AI ‘Trailer’ Before the Bloodbath: Saurabh Mukherjea Warns 15 Million Indian White-Collar Jobs Could Vanish by 2030
Marcellus Investment Managers founder Saurabh Mukherjea warned that India could face a net loss of 15 million white-collar jobs by 2030 as AI automation accelerates across industries. Citing projections linked to ServiceNow and an EY survey, he said hyperscalers are rapidly scaling AI investments, pushing companies toward aggressive automation and workforce disruption.
Speaking on a podcast, Mukherjea pointed to projections linked to a report from ServiceNow suggesting that as many as 18 million Indian jobs could be affected by AI automation by 2030, while only around 3 million new technology jobs may emerge during the same period.
Mukherjea described the figures as a potential net loss of 15 million jobs. However, ServiceNow’s own language states that many of those positions are expected to be “redefined” or transformed by AI rather than entirely eliminated.
Despite that distinction, Mukherjea warned that the disruption could be severe and far more immediate than most workers anticipate.
“Abhi toh yeh trailer hai. Yeh shuruaat hai,” Mukherjea said, describing the layoffs already spreading across the technology sector as only an early glimpse of what could unfold once AI systems become capable of performing digital work at near-human levels.
According to Mukherjea, AI has already achieved nearly 50% human reliability across a range of coding-related tasks. Within the next two to three years, he said, those systems could reach 90% or even 100% reliability across large sections of technology work.
The transition, he argued, is being driven by an unprecedented surge in AI spending from hyperscalers including Microsoft, Amazon, Alphabet, Apple and Anthropic.
Mukherjea claimed those firms have collectively doubled AI capital expenditure over the last 12 months, investing nearly $800 billion into AI infrastructure, chips, data centers and large language model training.
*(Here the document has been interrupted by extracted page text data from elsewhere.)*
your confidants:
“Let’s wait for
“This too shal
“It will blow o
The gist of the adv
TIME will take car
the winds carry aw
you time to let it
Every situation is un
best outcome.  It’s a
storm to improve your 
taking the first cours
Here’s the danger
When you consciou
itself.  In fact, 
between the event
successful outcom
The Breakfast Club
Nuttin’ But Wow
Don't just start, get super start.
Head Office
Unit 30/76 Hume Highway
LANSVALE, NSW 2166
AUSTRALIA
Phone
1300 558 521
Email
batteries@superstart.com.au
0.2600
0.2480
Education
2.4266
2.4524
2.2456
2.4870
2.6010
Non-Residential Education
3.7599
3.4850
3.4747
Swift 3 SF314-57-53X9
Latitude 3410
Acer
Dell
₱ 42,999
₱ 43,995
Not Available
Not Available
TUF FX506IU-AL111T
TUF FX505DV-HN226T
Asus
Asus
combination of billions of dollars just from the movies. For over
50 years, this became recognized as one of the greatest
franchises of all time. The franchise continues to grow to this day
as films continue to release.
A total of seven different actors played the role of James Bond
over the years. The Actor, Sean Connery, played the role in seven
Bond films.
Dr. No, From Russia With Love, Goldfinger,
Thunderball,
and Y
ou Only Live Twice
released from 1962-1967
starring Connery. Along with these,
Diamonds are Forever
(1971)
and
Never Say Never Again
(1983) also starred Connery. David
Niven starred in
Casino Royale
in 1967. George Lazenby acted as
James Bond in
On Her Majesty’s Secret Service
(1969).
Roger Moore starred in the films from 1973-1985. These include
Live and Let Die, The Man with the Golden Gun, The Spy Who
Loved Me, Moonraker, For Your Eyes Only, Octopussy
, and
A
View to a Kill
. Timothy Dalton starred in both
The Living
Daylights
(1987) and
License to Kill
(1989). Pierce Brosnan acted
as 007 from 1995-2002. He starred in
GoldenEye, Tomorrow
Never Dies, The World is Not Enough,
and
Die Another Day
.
“That’s 25% of Indian GDP,” he noted.
Mukherjea said the biggest shift in recent months is that hyperscalers are now beginning to witness explosive revenue growth from those investments.
“I think tipping point aa gaya,” he said, pointing to exponential AI revenue growth over the past three to four months.
He cited Anthropic as a major example, claiming enterprise revenue linked to its Claude AI platform rose from nearly $1 billion in early 2025 to almost $30 billion in annualized run-rate revenue within just 15 months.
“That’s economies of scale. That’s takeoff. That’s tipping point,” Mukherjea said.
The rapid expansion of AI revenues, he warned, now gives hyperscalers even stronger incentives to automate aggressively and reduce labor costs at a faster pace.
Mukherjea also referred to an EY survey showing that 58% of Global Capability Centers in India are already investing in agentic AI, while more than 80% are investing in generative AI. The survey further found that 24% of tasks inside GCCs are already fully automatable and another 42% can be significantly augmented by AI systems.
“If I was running a GCC, those 24% tasks which are fully automatable, I would immediately say there should be no human doing this work anymore,” he said.
The warning underscores growing concerns across India’s white-collar economy as AI adoption accelerates at an unprecedented pace, raising fears that automation may fundamentally reshape employment patterns long before workers and industries are prepared for the transition.